Kill man flu in the face.

Once you do, Microbots gradually comes into its own. With progressively more interesting and challenging enemies to face, the game stops being a routine plod into twin-stick shooter land and acts more like the furious all-out war that it promised at the outset. Having initially impressed thanks to the mere beauty of its organic environments, it's the kind of game you end up prodding your friends into trying.

So take no notice of the game's early failings. This is yet another quality downloadable shooter that deserves both your money and your love.

8/10

Hydroventure (also known as Fluidity)

  • WiiWare - 1200 WiiWare points (£8.40, with free demo available)

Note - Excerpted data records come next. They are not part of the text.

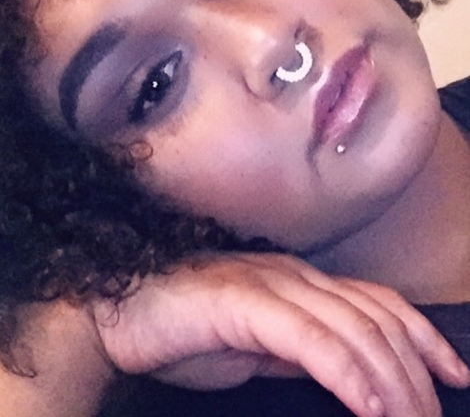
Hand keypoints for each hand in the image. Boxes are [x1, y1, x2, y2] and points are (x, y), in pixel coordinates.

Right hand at [93, 253, 469, 416]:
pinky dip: (346, 372)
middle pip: (375, 316)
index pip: (377, 301)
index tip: (452, 374)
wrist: (122, 312)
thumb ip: (298, 349)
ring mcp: (268, 284)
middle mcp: (292, 275)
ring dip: (391, 379)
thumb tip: (343, 373)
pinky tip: (367, 405)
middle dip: (415, 370)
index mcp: (298, 282)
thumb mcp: (256, 346)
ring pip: (351, 325)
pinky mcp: (241, 301)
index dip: (422, 336)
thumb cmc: (185, 331)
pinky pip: (307, 336)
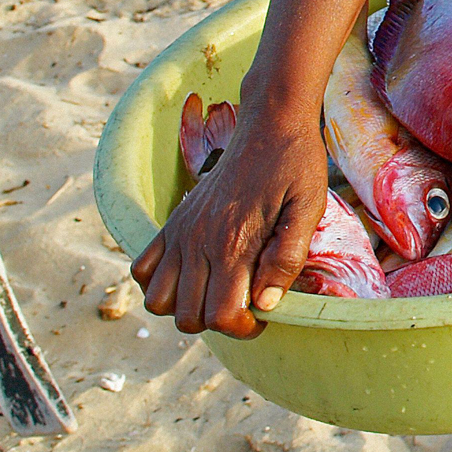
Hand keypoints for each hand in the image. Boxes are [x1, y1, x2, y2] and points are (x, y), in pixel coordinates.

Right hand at [132, 88, 329, 338]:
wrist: (270, 124)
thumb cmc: (296, 166)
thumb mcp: (309, 209)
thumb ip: (288, 258)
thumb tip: (265, 304)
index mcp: (234, 242)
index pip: (221, 316)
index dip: (245, 327)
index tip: (263, 314)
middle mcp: (199, 241)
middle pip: (186, 317)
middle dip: (217, 322)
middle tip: (244, 301)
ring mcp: (180, 231)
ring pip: (157, 300)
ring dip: (185, 306)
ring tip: (217, 290)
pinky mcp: (173, 221)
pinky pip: (142, 268)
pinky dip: (160, 282)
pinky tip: (192, 274)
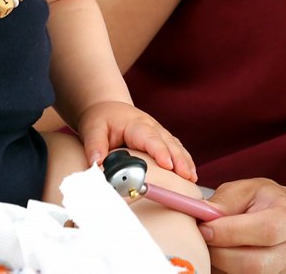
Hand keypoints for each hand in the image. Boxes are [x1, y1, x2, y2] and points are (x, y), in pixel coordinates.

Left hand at [76, 100, 196, 180]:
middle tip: (188, 176)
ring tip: (193, 178)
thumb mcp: (92, 129)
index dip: (160, 152)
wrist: (107, 108)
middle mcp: (152, 127)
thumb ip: (95, 146)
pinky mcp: (161, 140)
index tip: (168, 165)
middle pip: (169, 143)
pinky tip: (190, 174)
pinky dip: (184, 160)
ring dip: (185, 161)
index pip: (151, 138)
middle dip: (179, 160)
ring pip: (176, 146)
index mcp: (136, 124)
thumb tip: (96, 165)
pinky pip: (176, 149)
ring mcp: (159, 133)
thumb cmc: (101, 118)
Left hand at [201, 179, 285, 273]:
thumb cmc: (260, 201)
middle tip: (201, 241)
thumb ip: (224, 201)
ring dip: (220, 266)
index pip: (266, 230)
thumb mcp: (245, 190)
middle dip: (220, 254)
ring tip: (211, 248)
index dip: (230, 232)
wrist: (282, 221)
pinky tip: (220, 258)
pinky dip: (224, 271)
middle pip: (255, 265)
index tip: (204, 228)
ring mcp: (285, 272)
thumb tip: (202, 217)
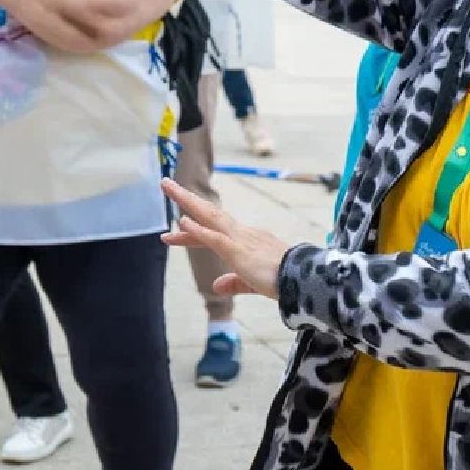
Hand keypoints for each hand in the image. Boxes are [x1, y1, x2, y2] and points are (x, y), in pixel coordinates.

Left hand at [161, 180, 291, 299]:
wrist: (304, 282)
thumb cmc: (284, 281)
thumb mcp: (253, 283)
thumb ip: (234, 282)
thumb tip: (216, 285)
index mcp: (246, 241)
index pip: (213, 232)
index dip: (191, 231)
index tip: (171, 231)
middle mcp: (241, 234)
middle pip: (209, 213)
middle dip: (186, 199)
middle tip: (166, 184)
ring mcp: (240, 239)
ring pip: (209, 216)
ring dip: (187, 202)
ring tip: (168, 187)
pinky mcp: (240, 250)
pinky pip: (215, 238)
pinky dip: (198, 230)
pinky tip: (182, 222)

If you're as pathetically disorganised as some of us, you probably spent a miserable Christmas Eve pissing about amidst the hellish throngs buying the presents you swore you'd gather earlier this year. As a result, you probably missed out on one of Nintendo's best ever WiiWare releases, which arrived the same day.

Water lovely game.

It's essentially an ingenious side-scrolling platform-puzzler, but the star of the show isn't some meek child who triumphs over adversity, or a buff warrior off to get the girl – it's humble water in its various forms.

You start off the game slooshing a pool of it around a gorgeous puzzle-strewn environment, gently coaxing it left or right by tilting the whole area in the direction you want it to flow. Lose too many droplets en route and the wayward blobs evaporate to nothingness, and there won't be enough weight to activate the switches that operate the various doors and machinery that block your path to the elusive Rainbow Drops, which you need in order to wash away all the badness corrupting the environment.

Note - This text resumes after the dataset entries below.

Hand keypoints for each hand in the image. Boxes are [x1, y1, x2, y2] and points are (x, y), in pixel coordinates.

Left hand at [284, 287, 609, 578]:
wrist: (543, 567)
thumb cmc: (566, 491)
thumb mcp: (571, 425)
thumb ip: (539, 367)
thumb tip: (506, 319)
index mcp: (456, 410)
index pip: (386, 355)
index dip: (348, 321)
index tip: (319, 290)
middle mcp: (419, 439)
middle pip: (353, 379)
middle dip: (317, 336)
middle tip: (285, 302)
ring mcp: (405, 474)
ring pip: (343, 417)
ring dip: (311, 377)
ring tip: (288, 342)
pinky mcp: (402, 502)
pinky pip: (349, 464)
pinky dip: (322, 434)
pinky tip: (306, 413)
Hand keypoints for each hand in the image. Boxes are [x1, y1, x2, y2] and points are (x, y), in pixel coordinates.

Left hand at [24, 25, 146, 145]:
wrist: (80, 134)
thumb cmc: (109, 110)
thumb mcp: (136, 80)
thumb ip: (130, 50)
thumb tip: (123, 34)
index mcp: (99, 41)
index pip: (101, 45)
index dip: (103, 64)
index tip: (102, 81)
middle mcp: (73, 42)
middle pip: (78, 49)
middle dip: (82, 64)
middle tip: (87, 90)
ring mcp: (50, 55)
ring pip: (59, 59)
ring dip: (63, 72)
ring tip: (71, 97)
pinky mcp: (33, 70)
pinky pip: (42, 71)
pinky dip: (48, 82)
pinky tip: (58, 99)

Collect enough of them and you gain access to new parts of the level where you're rewarded with new abilities that help solve the many challenges. For example, to complement your default ability to 'jump' by jolting the controller upwards, eventually you're able to gather the water together in one unified blob for a short while, and then use it to blast obstacles out of the way or shower fiery foes with a cooling splash. The further you progress, the more versatile the water becomes, with ice and steam coming into play along with new lightning attack abilities.

Unlike a lot of download titles I could mention, Hydroventure is also designed to go the distance. After an hour or so, you'll be lucky to have found the first half-dozen Rainbow Drops, and there are 80 of the blessed things to go for in total.

With that in mind, it would be demented to whine about the slightly higher than usual price point, when, in reality, Curve Studios has come up with a beautifully original game that in another era would have been much-admired at triple the price. With a free demo version available, you won't even have to splash out to see why we're excited.